Aim: Rewrite the part of the listing that opens with the line containing "family: Dipteridaceae" and closes with the line containing "catalogue / barcode: US 2202978". Change "elevation (m)" to "altitude (m)" and leave every other part of those lines as it stands.

Records to use:
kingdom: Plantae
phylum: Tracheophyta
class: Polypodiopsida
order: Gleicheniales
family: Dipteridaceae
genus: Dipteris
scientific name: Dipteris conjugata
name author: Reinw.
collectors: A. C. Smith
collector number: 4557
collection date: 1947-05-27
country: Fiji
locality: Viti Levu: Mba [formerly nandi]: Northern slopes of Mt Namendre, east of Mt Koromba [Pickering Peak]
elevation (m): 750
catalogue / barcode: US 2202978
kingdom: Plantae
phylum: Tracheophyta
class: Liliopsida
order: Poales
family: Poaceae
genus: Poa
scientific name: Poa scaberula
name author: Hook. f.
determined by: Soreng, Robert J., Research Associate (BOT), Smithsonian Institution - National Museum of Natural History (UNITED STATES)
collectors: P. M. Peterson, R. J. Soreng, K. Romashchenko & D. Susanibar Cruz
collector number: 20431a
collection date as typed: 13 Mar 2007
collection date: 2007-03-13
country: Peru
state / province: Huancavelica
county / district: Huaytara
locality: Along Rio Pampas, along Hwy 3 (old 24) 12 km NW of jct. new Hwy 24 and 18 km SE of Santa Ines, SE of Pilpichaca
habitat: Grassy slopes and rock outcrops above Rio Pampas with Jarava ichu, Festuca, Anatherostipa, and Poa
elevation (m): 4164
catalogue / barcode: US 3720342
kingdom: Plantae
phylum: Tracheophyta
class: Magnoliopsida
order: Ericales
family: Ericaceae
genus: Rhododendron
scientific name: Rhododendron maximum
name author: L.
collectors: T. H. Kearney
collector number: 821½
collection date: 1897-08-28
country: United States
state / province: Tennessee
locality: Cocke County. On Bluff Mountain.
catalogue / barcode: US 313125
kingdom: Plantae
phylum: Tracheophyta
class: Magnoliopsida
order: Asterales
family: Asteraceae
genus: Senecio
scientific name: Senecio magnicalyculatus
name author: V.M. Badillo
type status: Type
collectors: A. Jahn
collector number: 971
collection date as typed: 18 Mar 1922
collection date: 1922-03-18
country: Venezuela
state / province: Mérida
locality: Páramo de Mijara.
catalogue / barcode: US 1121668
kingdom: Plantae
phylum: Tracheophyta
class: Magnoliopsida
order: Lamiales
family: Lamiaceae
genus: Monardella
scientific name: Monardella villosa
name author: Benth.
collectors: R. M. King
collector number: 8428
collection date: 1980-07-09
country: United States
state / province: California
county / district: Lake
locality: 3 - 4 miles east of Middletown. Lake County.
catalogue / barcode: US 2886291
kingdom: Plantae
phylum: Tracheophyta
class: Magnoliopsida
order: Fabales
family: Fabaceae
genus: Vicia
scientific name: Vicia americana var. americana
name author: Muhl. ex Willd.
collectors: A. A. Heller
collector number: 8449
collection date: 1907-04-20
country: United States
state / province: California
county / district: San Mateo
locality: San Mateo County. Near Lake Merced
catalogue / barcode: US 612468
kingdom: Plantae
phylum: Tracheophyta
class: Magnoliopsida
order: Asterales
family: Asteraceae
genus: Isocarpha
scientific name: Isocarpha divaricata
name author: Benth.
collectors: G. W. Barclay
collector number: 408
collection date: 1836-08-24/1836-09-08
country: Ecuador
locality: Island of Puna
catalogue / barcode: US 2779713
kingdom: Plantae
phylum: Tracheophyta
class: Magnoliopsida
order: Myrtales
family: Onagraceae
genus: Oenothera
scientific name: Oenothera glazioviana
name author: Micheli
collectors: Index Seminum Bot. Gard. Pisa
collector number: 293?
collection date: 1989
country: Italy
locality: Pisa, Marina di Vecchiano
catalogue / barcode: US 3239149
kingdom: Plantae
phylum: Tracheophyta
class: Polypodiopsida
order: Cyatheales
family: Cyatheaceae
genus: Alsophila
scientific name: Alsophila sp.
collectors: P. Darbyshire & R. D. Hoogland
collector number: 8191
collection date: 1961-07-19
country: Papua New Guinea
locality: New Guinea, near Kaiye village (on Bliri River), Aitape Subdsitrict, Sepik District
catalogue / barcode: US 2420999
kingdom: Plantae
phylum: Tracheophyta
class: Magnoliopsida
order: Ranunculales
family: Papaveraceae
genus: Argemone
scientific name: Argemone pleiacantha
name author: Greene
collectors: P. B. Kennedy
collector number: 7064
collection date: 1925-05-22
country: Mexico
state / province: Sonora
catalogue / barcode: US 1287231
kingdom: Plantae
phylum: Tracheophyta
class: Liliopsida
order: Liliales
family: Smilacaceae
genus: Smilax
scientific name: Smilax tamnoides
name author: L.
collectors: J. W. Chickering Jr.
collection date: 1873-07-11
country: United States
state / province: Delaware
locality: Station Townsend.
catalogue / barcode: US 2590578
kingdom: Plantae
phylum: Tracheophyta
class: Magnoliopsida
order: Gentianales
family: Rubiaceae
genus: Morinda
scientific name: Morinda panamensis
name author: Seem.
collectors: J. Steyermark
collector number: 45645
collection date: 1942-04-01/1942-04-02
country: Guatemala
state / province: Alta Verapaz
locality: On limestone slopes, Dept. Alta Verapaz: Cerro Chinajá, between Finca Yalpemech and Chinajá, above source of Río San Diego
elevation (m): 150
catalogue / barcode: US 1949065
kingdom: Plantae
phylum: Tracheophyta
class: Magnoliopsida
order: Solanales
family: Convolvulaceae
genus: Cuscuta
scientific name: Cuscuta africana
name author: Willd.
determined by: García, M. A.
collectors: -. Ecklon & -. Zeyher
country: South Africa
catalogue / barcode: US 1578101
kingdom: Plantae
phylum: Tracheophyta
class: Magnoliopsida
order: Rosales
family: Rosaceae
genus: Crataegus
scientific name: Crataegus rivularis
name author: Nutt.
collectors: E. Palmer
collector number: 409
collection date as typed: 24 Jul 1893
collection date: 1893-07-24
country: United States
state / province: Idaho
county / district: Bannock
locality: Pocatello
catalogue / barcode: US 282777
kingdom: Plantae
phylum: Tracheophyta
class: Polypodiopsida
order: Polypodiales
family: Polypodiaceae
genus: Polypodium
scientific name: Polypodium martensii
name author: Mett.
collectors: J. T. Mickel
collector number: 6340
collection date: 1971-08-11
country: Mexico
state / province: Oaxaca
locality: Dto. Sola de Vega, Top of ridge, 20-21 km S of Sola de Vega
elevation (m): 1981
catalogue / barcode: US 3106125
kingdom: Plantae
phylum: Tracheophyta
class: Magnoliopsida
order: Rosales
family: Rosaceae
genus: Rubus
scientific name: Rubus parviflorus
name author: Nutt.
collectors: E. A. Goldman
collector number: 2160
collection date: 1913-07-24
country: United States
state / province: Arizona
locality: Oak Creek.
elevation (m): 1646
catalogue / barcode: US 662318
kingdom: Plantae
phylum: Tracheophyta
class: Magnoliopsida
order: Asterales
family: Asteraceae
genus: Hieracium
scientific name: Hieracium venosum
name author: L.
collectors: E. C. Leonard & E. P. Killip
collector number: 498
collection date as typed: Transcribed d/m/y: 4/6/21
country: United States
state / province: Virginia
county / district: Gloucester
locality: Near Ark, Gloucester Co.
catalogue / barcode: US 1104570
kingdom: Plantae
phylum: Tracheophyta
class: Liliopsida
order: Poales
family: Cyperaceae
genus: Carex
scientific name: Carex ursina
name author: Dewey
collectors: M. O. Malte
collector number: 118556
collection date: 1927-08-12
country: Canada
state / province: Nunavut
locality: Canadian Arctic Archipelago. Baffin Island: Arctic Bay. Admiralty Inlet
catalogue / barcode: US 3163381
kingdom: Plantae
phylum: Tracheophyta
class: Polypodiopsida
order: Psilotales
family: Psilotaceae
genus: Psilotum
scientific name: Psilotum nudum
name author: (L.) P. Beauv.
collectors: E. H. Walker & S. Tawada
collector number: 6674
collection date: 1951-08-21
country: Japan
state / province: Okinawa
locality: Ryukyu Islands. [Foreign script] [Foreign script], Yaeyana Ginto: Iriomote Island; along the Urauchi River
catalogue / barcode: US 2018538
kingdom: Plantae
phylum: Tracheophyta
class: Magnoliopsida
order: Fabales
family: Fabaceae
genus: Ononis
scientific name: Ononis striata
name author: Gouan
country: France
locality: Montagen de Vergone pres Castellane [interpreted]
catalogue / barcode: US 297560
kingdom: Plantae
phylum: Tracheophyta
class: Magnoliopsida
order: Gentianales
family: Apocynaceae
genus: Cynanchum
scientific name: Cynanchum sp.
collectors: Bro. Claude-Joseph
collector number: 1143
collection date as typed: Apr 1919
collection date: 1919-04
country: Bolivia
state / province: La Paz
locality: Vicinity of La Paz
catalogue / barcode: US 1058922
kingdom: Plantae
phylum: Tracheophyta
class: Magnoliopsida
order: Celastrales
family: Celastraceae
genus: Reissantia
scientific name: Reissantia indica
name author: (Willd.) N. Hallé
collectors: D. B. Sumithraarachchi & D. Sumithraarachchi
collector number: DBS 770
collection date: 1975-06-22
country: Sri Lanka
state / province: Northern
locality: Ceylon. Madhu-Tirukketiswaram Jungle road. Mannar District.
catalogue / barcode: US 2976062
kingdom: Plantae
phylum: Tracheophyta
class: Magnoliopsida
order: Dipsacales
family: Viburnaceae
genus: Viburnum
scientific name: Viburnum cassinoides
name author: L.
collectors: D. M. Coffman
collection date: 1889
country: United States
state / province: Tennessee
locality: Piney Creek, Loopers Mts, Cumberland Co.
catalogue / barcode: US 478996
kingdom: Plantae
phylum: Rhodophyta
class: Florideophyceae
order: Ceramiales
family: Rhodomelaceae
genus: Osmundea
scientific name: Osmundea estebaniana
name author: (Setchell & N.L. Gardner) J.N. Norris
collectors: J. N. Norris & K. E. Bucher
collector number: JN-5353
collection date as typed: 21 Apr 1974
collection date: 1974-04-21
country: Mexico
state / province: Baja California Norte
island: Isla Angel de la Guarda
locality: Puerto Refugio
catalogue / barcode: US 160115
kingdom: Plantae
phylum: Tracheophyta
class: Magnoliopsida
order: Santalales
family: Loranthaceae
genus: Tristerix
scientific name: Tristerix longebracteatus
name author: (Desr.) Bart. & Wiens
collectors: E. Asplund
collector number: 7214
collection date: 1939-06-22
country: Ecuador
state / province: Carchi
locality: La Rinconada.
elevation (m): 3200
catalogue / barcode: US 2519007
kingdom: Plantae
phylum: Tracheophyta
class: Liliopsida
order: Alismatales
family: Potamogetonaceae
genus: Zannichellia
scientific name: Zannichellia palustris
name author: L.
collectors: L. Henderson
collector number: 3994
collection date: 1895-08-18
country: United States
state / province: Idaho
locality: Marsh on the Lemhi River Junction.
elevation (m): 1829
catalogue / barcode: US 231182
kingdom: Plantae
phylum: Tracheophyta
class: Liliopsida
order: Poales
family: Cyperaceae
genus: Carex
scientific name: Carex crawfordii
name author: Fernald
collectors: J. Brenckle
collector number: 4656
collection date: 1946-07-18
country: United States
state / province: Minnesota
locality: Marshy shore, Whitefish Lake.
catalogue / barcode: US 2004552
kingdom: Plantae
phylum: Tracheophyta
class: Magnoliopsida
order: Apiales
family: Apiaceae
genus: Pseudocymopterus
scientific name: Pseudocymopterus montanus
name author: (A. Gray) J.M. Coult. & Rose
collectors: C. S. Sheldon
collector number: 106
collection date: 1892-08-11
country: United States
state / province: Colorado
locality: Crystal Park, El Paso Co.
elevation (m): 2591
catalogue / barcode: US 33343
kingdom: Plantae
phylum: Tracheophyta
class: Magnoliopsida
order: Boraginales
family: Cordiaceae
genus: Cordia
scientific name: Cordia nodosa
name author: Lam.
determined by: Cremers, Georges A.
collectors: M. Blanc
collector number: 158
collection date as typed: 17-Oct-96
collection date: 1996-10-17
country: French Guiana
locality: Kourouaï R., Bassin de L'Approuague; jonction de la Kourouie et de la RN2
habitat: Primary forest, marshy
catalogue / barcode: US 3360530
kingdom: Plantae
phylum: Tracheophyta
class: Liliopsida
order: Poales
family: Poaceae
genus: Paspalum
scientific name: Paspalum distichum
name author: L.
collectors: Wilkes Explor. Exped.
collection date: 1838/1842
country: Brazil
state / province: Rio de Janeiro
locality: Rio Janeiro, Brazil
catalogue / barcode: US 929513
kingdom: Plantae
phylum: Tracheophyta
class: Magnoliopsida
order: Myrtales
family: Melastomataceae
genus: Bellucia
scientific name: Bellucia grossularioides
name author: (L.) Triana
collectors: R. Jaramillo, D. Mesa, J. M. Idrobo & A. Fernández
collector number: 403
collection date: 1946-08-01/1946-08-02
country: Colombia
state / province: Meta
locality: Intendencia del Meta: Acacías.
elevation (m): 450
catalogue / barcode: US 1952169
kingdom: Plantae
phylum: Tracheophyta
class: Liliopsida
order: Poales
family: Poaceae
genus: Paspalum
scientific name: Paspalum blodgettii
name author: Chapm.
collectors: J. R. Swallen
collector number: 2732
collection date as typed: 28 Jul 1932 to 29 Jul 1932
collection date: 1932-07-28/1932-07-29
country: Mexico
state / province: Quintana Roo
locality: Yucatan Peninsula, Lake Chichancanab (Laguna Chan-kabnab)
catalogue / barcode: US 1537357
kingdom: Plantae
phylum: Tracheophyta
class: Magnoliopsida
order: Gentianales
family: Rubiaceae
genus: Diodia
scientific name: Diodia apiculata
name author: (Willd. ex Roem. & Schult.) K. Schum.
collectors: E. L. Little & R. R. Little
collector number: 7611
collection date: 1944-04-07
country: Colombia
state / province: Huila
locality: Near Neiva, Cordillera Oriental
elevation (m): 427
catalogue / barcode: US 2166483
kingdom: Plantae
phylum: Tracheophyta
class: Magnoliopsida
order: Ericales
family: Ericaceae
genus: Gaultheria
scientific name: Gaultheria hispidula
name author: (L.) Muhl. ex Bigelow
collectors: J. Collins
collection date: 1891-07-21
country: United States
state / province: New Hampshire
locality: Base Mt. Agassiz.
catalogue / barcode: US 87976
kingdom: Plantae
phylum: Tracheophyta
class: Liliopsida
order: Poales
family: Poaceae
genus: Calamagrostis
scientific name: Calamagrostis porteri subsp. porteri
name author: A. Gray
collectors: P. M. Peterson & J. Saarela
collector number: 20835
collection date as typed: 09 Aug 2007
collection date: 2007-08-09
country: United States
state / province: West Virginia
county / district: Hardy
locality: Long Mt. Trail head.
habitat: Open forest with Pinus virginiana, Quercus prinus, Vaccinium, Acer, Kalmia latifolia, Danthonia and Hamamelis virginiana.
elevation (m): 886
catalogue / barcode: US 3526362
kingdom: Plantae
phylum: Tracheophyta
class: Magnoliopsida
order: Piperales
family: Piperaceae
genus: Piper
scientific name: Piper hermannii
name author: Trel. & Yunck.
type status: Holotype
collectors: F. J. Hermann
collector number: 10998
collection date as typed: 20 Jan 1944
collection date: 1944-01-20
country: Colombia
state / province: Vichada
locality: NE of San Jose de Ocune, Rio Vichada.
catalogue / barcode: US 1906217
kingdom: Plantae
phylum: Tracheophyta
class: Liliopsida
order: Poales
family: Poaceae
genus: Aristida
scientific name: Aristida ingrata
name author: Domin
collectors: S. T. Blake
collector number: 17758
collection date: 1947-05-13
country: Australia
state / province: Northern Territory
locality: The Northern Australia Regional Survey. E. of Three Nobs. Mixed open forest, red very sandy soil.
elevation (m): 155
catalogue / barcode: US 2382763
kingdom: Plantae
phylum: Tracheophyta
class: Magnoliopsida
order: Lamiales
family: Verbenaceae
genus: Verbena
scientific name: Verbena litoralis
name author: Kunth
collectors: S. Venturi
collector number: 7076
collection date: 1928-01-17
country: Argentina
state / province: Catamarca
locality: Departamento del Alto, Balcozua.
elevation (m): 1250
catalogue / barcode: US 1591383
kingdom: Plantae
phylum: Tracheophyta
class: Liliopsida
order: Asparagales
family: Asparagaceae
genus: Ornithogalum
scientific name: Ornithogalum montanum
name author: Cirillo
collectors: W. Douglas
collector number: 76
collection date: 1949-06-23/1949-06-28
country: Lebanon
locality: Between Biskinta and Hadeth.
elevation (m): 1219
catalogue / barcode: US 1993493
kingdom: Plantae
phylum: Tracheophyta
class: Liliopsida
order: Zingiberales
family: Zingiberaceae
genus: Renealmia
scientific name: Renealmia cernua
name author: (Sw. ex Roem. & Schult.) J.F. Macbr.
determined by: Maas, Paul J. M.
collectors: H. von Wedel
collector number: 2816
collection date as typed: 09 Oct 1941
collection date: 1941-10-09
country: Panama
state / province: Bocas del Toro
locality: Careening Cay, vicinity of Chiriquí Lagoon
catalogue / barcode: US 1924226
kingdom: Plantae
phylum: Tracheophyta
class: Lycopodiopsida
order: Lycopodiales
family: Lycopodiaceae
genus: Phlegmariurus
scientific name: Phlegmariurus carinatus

Response to this exercise:
family: Dipteridaceae
genus: Dipteris
scientific name: Dipteris conjugata
name author: Reinw.
collectors: A. C. Smith
collector number: 4557
collection date: 1947-05-27
country: Fiji
locality: Viti Levu: Mba [formerly nandi]: Northern slopes of Mt Namendre, east of Mt Koromba [Pickering Peak]
altitude (m): 750
catalogue / barcode: US 2202978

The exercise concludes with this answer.